### TEXTE À LIRE
□ □ □ □ □ □ □

Le chef d'établissement et son adjoint -Soutien moral et assistance

Le soutien, lorsqu'il s'exprime, prend toutes les formes possibles.

             Du soutien émotionnel au soutien matériel, l'enseignant trouve auprès de son chef d'établissement le réconfort et l'assistance directe dont il a besoin....

« Je me suis sentie épaulée. Je n'étais plus seule » (Solange) ; « Monsieur le Principal et son adjoint ont pris ça quand même très au sérieux » (Catherine-1).

             Après la brutalité et l'absurdité de l'agression, la disponibilité bienveillante et le discours rassurant du chef d'établissement sont appréciés à leur juste valeur par les enseignants. Ils leur sont reconnaissants d'avoir su prendre le temps de les recevoir quelques instants dans leur bureau, écouter leur histoire qu'interrompent parfois les sanglots, comprendre leur détresse, soulager leurs angoisses, et surtout prendre les décisions qui s'imposent.

             La compassion est essentielle. Elle rend digne tant celui qui l'exprime que celui qui la reçoit. Elle permet de rendre son humanité à un épisode de vie qui en était dénué. ...

« Elle m'a dit que si je portais plainte, elle portait plainte avec moi et qu'elle me soutenait. Sur le moment, ça m'a fait du bien parce qu'elle m'a quand même écoutée » (Aude).

□ □ □ □ □ □ □

Éléments enregistrés du jeu de données:
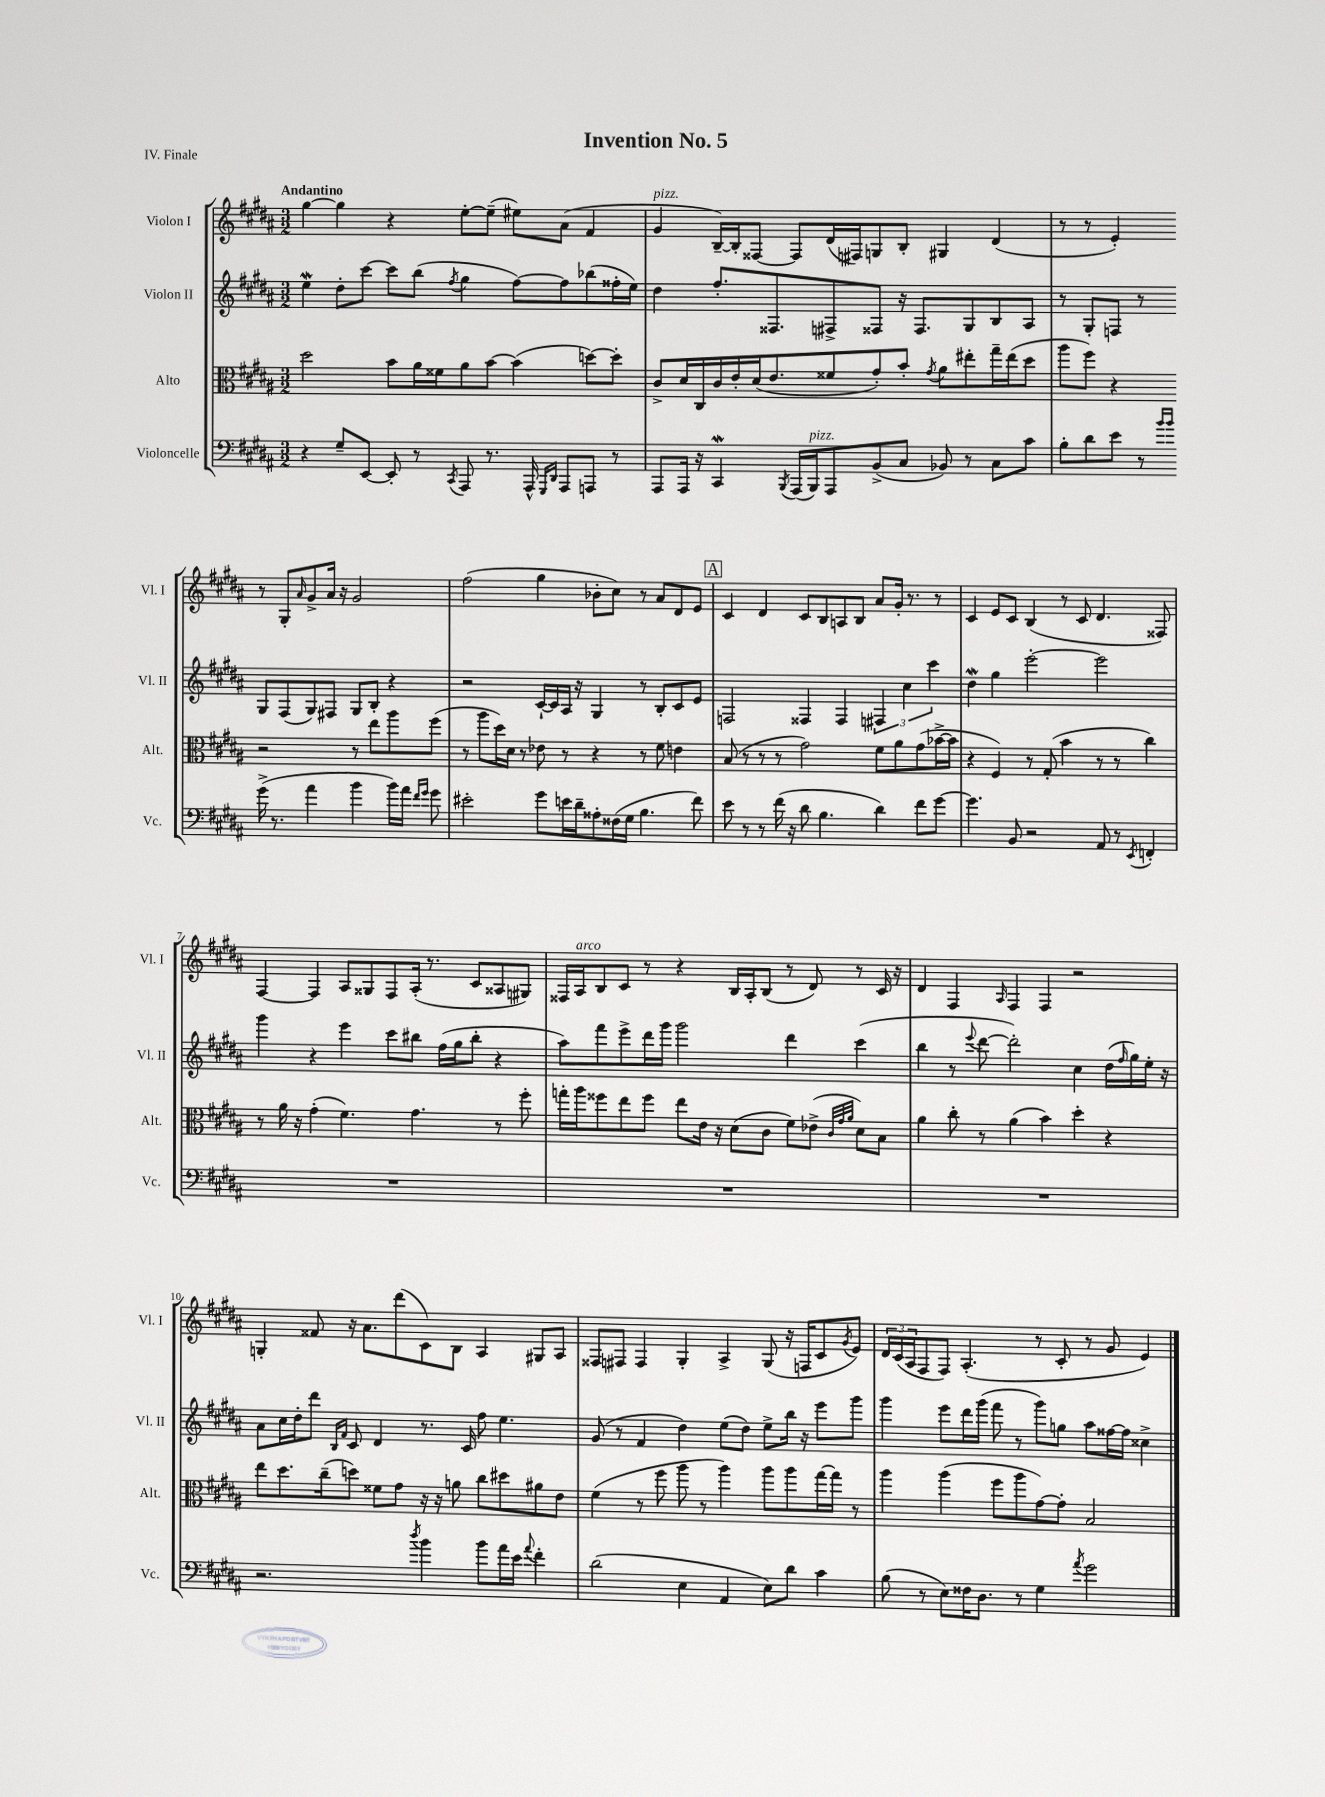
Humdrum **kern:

**kern	**kern	**kern	**kern
*staff4	*staff3	*staff2	*staff1
*clefF4	*clefC3	*clefG2	*clefG2
*k[f#c#g#d#a#]	*k[f#c#g#d#a#]	*k[f#c#g#d#a#]	*k[f#c#g#d#a#]
*M3/2	*M3/2	*M3/2	*M3/2
4r	2dd#\	4ee\	[4gg#\
8G#~/L	.	8dd#'\L	4gg#\]
[8EE/J	.	[8ccc#\J	.
8EE'/]	8b\L	8ccc#\]L	4r
8r	16a#\L	(8bb\J	.
.	16f##\J	.	.
8qCC#/	.	8qff#/	.
8AAA#/	8a#\	4gg#\	[8ee'\L
8.r	[8b\J	.	(8ee~\]J
.	(4b\]	[8ff#\L)	8ee#\L)
16AAA#^^/	.	.	.
16qqGGG#/LL	.	.	.
16qqDD#/JJ	.	.	.
8AAA#/L	.	8ff#\]	(8a#\J
8AAA/J	[8dd\L)	(8bb-\	4f#/
8r	8dd'\]J	16ff##'\L	.
.	.	16ee\JJ)	.
=	=	=	=
8AAA#/L	8c#^/L	4dd#\	4g#/
16AAA#/Jk	16d#/L	.	.
16r	16C#/	.	.
4CC#/	16c#/	8.ff#'/L	[16B~/LL)
.	16e'/	.	16B'/]J
.	(16d#/J	.	[8F##/J
.	8.e/	8.F##/	.
8qBBB/	.	.	.
(16AAA#/LL	.	.	8F##/]L
16BBB/J)	.	.	.
8AAA#/	8f##/	8F#^/	(16d#/L
.	.	.	16F#/J)
(8BB^/	8g#'/)	8F##/J	8G/
8C#/J	8b'/J	16r	8B'/J
.	.	8.F##/L	.
.	8qg#/	.	.
8BB-/)	8a#\L	.	4G#/
8r	8ee#'\	8G#/	.
8C#\L	16gg#~\L	8B/	(4d#/
.	(16ee#\J	.	.
8c#\J	8dd#\J	8A#/J	.
=	=	=	=
8B'\L	8aa#\L	8r	8r
8d#\	8ff#\J)	8G#'/L	8r
8e\J	4r	8F/J	4e'/)
8r	.	8r	.
16qqb/LL	.	.	.
16qqb/JJ	.	.	.
(16g#^\	2r	8G#/L	8r
8.r	.	.	.
.	.	(8F/	8G#'/L
.	.	.	16qqa#/
4a#\	.	8G#/)	8g#^/
.	.	8F#/J	16a#/Jk
.	.	.	16r
4b\	8r	8G#/L	2g#/
.	8ee\L	8B'/J	.
16b\LL)	8aa#\	4r	.
16a#\JJ	.	.	.
16qqf#/LL	.	.	.
16qqg#/JJ	.	.	.
8g#\	(8ff#\J	.	.
=	=	=	=
2e#'\	8r	2r	(2ff#\
.	8aa#\L	.	.
.	16dd#\L)	.	.
.	16d#\JJ	.	.
.	8r	.	.
8g#\L	8e-\	[16c#`/LL	4gg#\
.	.	16c#/]	.
16e\L	8r	16A#/JJ	.
16d#~\J	.	16r	.
8A##'\	4r	4G#/	8b-'\L
(16F##\L	.	.	8cc#\J)
16G#\JJ	.	.	.
4.B\	8r	8r	8r
.	8f#\	8B'/L	8a#/L
.	4e\	8c#/	8d#/
8f#\)	.	8e/J	8e/J
=	=	=	=
8e\	(8B/	2F/	4c#/
8r	8r	.	.
8r	8r	.	4d#/
(16f#\	8r	.	.
16r	.	.	.
8d#\	2g#\)	4F##/	8c#/L
4.B\	.	.	8B/
.	.	4F##/	8A/
.	.	.	8B/J
4d#\)	8f#\L	6F#/	8a#/L
.	8a#\	.	16g#'/Jk
.	.	6cc#\	.
.	.	.	8.r
8f#\L	(8g#\	.	.
.	.	6ccc#\	.
[8g#\J	[16b-^\L	.	8r
.	16b-\]JJ	.	.
=	=	=	=
4.g#\]	4r	4dd#\	4c#/
.	4F#/)	4gg#\	8e/L
8BB/	.	.	8c#/J
2r	8r	[2eee'\	(4B/
.	(8G#'/	.	.
.	4b\	.	8r
.	.	.	8c#/
8AA#/	8r	2eee\]	4.d#/
8r	8r	.	.
8qEE/	.	.	.
4FF'/	4cc#\)	.	.
.	.	.	8F##/)
=	=	=	=
1.r	8r	4ggg#\	[4F#/
.	16a#\	.	.
.	16r	.	.
.	(4g#'\	4r	4F#/]
.	4.f#\)	4eee\	8A#/L
.	.	.	8G##/
.	.	8ccc#\L	8F#/
.	4.g#\	8bb#\J	(16A#'/Jk
.	.	.	8.r
.	.	(16ff#\LL	.
.	.	16gg#\J	.
.	.	8bb#'\J	8c#/L
.	8r	4r	8A##/
.	8ff#'\	.	8G#/J)
=	=	=	=
1.r	16gg'\LL	8aa#\L)	16F##/LL
.	16aa#\J	.	16A#/J
.	8ff##\	8fff#\	8B/
.	8ee\	8eee^\	8c#/J
.	8ff##\J	16ddd#\L	8r
.	.	16ggg#\JJ	.
.	8ee\L	2ggg#\	4r
.	16e\Jk	.	.
.	16r	.	.
.	(8d#\L	.	16B/LL
.	.	.	16A#'/J
.	8c#\J	.	(8B/J
.	8f#\L)	4ddd#\	8r
.	(8e-^\J	.	8d#/)
.	32qqc#/LLL	.	.
.	32qqg#/	.	.
.	32qqa#/JJJ	.	.
.	8d#\L)	(4ccc#\	8r
.	8B\J	.	16c#/
.	.	.	16r
=	=	=	=
1.r	4a#\	4bb\	4d#/
.	8cc#'\	8r	4F#/
.	.	8qqeee/	.
.	8r	[8ddd#\	.
.	.	.	16qqA#/
.	(4a#\	2ddd#'\])	4F#/
.	4b\)	.	4F#/
.	4dd#'\	4cc#\	2r
.	4r	(16dd#\LL	.
.	.	16qqff#/	.
.	.	16gg#\)	.
.	.	16ee'\JJ	.
.	.	16r	.
=	=	=	=
2.r	8ee\L	8a#\L	4G'/
.	8.dd#\	16cc#\L	.
.	.	16dd#'\J	.
.	.	8ddd#\J	8f##/
.	(16cc#~\k	.	.
.	.	16qqB/LL	.
.	.	16qqf#/JJ	.
.	8dd\J)	8c#/	16r
.	.	.	8.a#\L
.	8f##\L	4d#/	.
.	8g#\J	.	(8ddd#\
8qdd#/	.	.	.
4b\	16r	8.r	8c#\)
.	16r	.	.
.	8a\	.	8B\J
.	.	16c#/	.
8b\L	8cc#\L	8ff#\	4A#/
16a#\L	8dd#\	4.ee\	.
16e\JJ	.	.	.
8qqa#/	.	.	.
4f#'\	8a#\	.	8G#/L
.	8e\J	.	8A#/J
=	=	=	=
(2d#\	(4f#\	(8g#/	8F##/L
.	.	8r	8F#/J
.	8r	4f#/	4F#/
.	8ff#\	.	.
4E\	8aa#\	4dd#\)	4G#'/
.	8r	.	.
4AA#/	4aa#\)	(8ee\L	4A#^/
.	.	8dd#\J)	.
8E\L)	8aa#\L	8ee^\L	(8G#/
8d#\J	8aa#\	16bb\Jk	16r
.	.	16r	16F/LK
4c#\	[16gg#\L	8eee\L	8c#/
.	16gg#\]JJ	.	.
.	.	.	8qg#/
.	8r	8ggg#\J	8e/J)
=	=	=	=
(8B\	4aa#\	4ggg#\	24d#/LL
.	.	.	(24c#/
.	.	.	24A#/J
8r	.	.	8F#/
8E\L)	(4aa#\	8eee\L	8F#/J)
16F##\K	.	16ddd#\L	(4.A#'/
8.D#\J	.	(16ggg#\JJ	.
.	8ff#\L	8fff#\	.
8r	8aa#\	8r	.
4G#\	[8g#\)	8ggg#\L)	8r
.	8g#'\]J	8gg\J	8c#'/
8qa#/	.	.	.
2g#\	2B/	8aa#\L	8r
.	.	[16ff##\L	8g#/
.	.	16ff##\]JJ	.
.	.	4cc##^\	4e/)
==	==	==	==
*-	*-	*-	*-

□ □ □ □ □ □ □

### CONSIGNES ET EXIGENCES
Recopiez à l'identique un passage du texte sur le soutien du chef d'établissement. Commencez aux mots « Après la brutalité » et arrêtez-vous après « était dénué. ... ».

### RÉPONSE ATTENDUE
Après la brutalité et l'absurdité de l'agression, la disponibilité bienveillante et le discours rassurant du chef d'établissement sont appréciés à leur juste valeur par les enseignants. Ils leur sont reconnaissants d'avoir su prendre le temps de les recevoir quelques instants dans leur bureau, écouter leur histoire qu'interrompent parfois les sanglots, comprendre leur détresse, soulager leurs angoisses, et surtout prendre les décisions qui s'imposent.

             La compassion est essentielle. Elle rend digne tant celui qui l'exprime que celui qui la reçoit. Elle permet de rendre son humanité à un épisode de vie qui en était dénué. ...